What needs to be done: Which lines of the entries contain the string "read"? Copy each of them.

Dataset entries:
★ ★ ★ ★

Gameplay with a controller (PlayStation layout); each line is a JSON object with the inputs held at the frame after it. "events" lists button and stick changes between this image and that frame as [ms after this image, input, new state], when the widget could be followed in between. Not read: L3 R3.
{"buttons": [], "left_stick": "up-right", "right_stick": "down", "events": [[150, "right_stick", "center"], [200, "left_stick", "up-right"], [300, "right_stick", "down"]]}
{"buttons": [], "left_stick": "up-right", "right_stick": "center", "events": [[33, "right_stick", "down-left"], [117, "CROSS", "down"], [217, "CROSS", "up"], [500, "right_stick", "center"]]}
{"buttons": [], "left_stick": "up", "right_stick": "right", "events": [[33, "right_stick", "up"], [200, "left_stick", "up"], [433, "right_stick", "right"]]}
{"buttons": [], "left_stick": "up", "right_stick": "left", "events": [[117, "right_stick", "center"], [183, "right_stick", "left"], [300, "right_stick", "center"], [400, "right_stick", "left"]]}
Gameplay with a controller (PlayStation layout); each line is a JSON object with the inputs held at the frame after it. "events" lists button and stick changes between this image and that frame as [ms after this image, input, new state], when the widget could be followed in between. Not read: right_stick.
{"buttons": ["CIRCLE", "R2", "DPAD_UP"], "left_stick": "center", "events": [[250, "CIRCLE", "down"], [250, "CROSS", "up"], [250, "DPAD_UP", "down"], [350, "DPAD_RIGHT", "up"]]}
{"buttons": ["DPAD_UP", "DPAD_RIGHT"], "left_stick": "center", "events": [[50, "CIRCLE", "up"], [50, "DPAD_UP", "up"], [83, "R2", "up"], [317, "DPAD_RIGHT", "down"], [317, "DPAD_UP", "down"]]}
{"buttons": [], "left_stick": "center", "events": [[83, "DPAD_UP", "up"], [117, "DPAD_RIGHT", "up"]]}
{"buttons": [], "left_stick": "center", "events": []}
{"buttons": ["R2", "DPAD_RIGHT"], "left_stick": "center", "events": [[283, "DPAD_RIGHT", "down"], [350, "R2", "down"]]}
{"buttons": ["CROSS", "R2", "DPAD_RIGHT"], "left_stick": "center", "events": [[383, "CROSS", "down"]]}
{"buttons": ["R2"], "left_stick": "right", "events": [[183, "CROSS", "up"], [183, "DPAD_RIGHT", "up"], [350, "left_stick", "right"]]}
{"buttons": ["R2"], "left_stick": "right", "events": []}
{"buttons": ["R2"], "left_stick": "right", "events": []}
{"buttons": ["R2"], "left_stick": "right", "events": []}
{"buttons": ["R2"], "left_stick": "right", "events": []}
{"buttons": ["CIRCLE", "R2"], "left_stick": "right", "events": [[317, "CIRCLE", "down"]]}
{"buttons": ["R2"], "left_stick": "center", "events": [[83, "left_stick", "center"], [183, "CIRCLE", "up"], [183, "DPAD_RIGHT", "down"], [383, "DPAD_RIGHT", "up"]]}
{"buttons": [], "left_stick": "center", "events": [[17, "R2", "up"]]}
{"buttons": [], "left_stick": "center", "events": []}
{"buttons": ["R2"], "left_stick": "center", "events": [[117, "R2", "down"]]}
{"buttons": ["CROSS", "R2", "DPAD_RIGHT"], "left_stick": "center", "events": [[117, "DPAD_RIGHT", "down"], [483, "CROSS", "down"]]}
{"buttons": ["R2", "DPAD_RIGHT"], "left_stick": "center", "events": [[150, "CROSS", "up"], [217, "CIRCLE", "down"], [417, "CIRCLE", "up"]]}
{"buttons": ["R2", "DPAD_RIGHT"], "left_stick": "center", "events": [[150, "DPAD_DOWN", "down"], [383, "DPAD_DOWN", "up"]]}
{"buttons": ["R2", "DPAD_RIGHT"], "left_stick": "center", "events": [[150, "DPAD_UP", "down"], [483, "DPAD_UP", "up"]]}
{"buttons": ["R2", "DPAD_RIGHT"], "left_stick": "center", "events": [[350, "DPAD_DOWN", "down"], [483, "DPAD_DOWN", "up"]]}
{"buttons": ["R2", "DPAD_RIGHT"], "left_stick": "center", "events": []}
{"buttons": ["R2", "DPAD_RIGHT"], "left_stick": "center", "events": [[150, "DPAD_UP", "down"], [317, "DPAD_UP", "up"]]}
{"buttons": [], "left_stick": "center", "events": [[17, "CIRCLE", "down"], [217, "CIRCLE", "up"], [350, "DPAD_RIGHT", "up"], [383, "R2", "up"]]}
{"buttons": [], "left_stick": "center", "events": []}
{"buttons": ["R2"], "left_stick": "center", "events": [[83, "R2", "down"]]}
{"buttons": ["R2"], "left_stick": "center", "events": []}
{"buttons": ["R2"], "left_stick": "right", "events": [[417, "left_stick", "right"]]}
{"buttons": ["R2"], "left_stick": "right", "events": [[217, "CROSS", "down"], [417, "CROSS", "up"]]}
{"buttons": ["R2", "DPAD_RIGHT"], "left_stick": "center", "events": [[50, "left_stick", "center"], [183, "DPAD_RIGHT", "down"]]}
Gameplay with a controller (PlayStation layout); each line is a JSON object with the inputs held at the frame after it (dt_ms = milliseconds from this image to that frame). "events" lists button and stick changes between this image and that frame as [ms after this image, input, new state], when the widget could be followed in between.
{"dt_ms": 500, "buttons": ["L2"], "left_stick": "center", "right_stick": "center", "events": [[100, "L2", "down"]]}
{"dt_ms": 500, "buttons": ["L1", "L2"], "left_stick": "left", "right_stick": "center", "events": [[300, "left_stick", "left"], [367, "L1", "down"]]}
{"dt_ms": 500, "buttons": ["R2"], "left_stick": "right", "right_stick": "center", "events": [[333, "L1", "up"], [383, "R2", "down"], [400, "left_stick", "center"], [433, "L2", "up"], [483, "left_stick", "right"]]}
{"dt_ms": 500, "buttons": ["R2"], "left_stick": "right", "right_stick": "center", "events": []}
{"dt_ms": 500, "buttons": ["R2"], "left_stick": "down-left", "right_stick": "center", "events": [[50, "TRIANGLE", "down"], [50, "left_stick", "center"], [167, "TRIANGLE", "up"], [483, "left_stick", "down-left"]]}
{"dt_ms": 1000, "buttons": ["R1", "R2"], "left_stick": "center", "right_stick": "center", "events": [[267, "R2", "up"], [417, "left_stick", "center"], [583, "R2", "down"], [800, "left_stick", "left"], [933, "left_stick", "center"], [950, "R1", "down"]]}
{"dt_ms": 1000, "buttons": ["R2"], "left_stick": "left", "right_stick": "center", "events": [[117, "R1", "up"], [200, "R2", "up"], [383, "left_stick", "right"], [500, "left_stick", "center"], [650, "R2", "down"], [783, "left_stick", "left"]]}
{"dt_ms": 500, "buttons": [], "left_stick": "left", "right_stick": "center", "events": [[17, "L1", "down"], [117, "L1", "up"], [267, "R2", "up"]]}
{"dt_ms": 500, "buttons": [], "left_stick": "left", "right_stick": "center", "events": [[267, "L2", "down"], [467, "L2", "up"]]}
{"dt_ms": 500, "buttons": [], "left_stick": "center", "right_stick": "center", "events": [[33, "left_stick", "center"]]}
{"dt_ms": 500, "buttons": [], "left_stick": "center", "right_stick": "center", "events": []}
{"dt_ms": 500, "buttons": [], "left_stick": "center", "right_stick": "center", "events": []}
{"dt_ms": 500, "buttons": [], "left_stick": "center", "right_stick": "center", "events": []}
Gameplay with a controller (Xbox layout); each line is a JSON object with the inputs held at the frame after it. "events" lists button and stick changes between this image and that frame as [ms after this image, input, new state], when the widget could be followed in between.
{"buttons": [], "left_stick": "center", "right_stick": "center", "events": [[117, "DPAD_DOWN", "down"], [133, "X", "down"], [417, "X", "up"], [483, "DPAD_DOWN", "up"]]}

★ ★ ★ ★

Output below:
Gameplay with a controller (PlayStation layout); each line is a JSON object with the inputs held at the frame after it. "events" lists button and stick changes between this image and that frame as [ms after this image, input, new state], when the widget could be followed in between. Not read: L3 R3.
Gameplay with a controller (PlayStation layout); each line is a JSON object with the inputs held at the frame after it. "events" lists button and stick changes between this image and that frame as [ms after this image, input, new state], when the widget could be followed in between. Not read: right_stick.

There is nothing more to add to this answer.